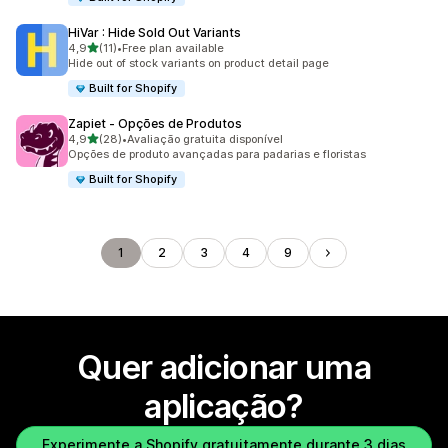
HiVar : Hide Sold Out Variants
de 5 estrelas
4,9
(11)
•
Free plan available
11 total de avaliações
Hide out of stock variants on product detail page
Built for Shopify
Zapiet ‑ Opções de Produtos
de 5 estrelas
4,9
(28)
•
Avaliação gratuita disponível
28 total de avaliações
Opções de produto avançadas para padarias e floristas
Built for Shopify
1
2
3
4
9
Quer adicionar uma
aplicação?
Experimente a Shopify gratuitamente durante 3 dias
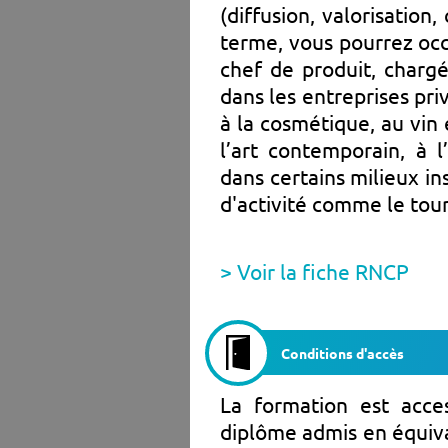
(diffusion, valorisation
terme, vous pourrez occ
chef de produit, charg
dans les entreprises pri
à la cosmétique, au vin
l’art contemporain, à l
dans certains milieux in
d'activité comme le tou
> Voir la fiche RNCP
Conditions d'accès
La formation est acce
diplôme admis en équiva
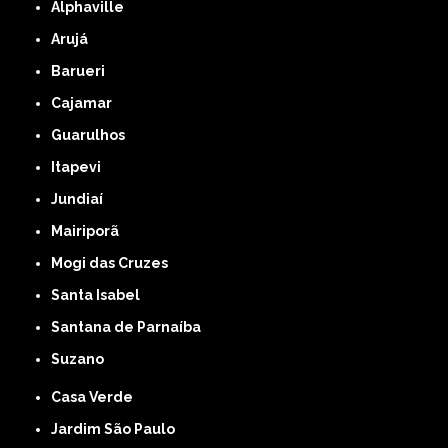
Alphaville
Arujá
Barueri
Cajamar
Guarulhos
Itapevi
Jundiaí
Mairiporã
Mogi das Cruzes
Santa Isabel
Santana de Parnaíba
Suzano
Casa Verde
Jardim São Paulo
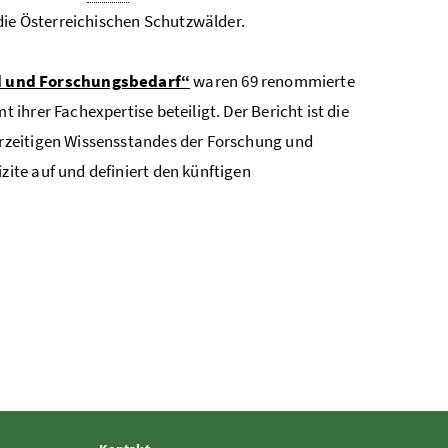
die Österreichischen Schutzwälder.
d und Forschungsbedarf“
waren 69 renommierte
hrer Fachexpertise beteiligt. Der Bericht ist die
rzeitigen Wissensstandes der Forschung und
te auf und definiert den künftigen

* * * * * * *

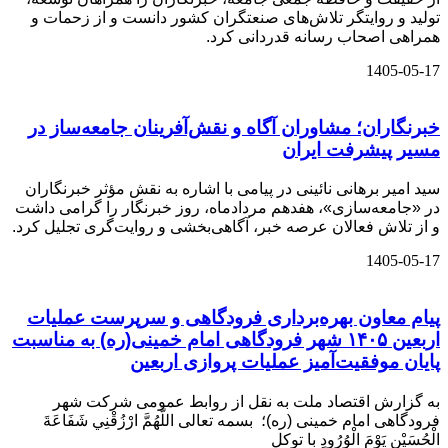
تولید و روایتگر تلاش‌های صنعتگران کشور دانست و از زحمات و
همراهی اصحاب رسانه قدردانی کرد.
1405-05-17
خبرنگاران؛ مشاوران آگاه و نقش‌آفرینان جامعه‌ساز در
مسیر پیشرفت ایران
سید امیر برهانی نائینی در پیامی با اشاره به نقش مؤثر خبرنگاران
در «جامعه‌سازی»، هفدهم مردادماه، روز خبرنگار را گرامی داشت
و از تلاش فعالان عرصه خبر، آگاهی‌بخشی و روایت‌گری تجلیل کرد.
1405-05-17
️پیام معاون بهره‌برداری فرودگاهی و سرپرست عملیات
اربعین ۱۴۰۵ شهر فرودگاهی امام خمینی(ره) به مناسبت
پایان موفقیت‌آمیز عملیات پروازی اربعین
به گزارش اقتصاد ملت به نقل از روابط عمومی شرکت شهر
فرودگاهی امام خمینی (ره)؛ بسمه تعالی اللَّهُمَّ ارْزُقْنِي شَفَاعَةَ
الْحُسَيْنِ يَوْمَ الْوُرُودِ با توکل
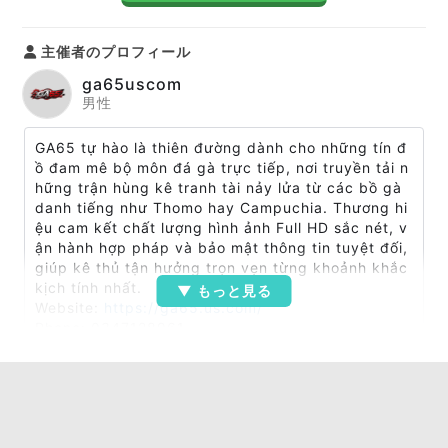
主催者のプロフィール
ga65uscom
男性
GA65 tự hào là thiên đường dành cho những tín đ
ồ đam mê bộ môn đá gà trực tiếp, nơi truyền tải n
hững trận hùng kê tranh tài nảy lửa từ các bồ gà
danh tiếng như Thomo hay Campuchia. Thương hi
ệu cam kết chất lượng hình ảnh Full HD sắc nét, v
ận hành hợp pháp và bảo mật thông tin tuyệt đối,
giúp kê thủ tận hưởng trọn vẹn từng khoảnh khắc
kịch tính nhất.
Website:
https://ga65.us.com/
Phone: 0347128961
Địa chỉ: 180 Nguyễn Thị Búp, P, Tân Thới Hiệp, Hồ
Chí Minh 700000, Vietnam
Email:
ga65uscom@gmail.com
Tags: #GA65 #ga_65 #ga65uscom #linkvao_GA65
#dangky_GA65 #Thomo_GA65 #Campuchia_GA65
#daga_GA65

* * * * * * *

Using the data above, reproduce exactly the lines between those holding "HiVar : Hide Sold Out Variants" and "28 total de avaliações", inclusive, and no others.

■ Answer section ■
HiVar : Hide Sold Out Variants
de 5 estrelas
4,9
(11)
•
Free plan available
11 total de avaliações
Hide out of stock variants on product detail page
Built for Shopify
Zapiet ‑ Opções de Produtos
de 5 estrelas
4,9
(28)
•
Avaliação gratuita disponível
28 total de avaliações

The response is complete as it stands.